Input data ->
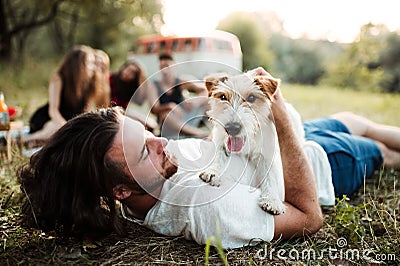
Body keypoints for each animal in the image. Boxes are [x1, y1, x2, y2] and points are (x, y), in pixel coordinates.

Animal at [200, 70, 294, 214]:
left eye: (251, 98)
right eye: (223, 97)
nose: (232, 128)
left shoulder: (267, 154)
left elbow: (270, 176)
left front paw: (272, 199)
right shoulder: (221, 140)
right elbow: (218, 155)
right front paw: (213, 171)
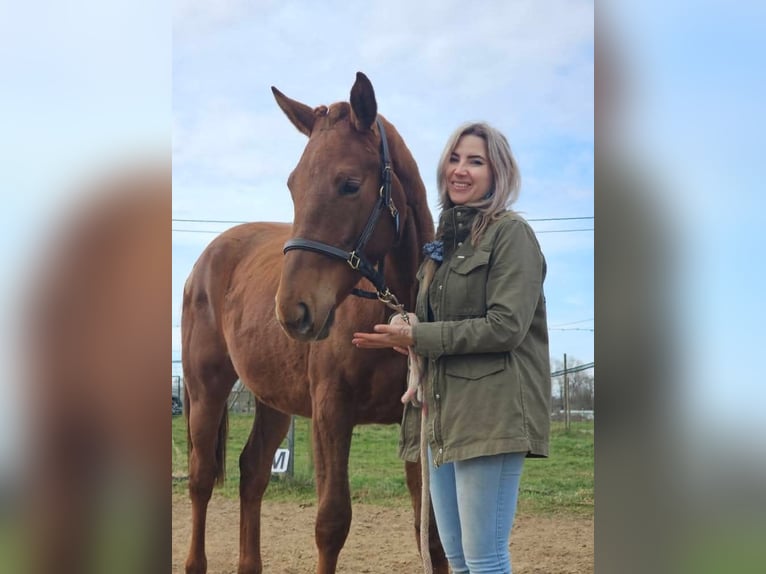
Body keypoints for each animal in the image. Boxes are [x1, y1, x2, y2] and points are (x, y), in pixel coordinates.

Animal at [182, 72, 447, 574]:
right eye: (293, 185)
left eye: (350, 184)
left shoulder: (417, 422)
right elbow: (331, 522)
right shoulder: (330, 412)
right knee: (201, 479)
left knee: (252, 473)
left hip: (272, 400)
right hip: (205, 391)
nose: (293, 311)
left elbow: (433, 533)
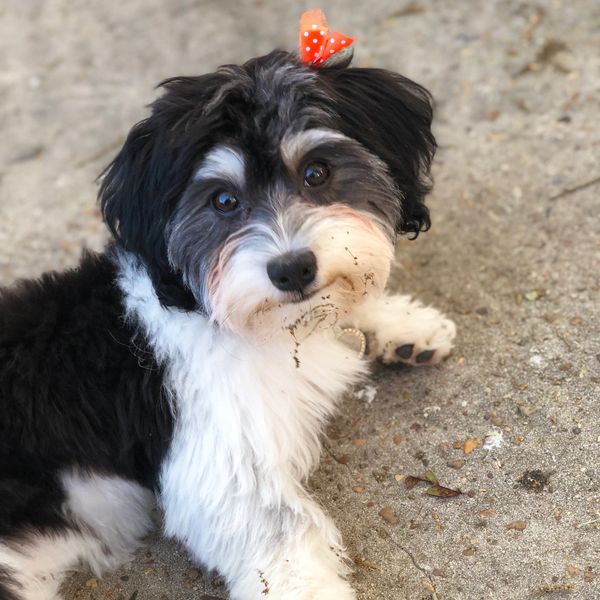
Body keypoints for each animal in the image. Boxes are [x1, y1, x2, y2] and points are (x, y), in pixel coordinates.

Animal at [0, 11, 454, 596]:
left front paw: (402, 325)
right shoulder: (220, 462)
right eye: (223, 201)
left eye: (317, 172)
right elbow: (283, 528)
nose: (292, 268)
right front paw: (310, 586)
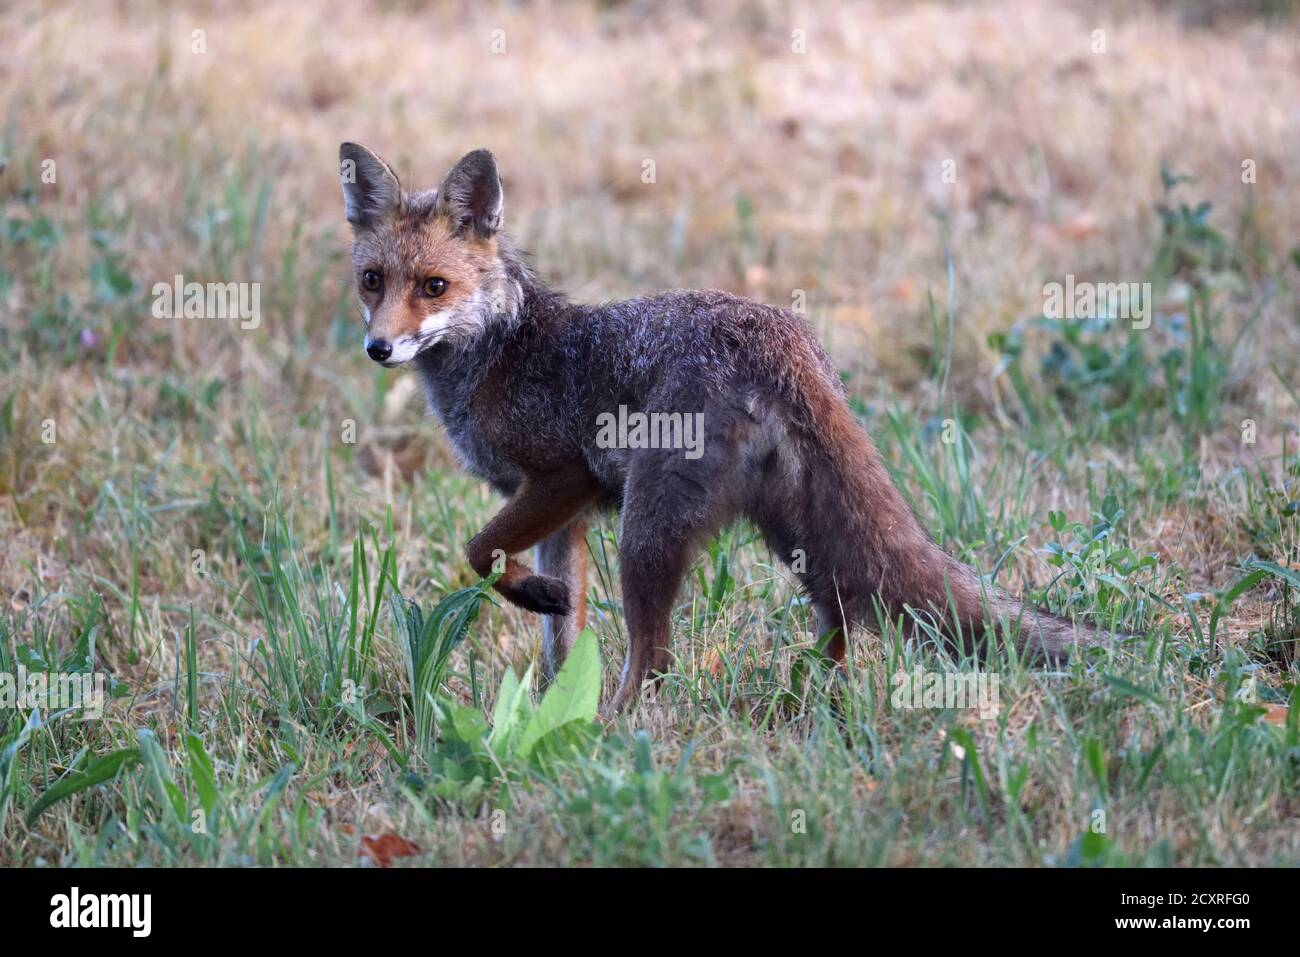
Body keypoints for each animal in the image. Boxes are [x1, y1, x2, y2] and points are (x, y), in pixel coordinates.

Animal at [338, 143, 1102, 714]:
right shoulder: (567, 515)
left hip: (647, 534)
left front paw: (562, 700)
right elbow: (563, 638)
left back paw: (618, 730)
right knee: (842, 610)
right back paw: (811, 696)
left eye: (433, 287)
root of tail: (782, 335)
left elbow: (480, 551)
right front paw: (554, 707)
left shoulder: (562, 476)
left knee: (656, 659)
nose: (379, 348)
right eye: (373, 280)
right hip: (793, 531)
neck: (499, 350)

--

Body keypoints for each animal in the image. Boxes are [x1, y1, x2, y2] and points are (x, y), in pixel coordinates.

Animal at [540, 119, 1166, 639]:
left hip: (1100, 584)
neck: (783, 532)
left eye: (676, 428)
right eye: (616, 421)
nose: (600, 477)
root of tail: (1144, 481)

Task statement -> Everything from the line containing "right eye: (223, 97)" through the line containing "right front paw: (213, 171)" in the material above should be retyped exactly, both ends included, and nothing more.

Answer section ->
right eye: (223, 97)
nose: (232, 128)
left shoulder: (267, 154)
left elbow: (270, 176)
left front paw: (272, 199)
right shoulder: (221, 140)
right elbow: (218, 155)
right front paw: (213, 171)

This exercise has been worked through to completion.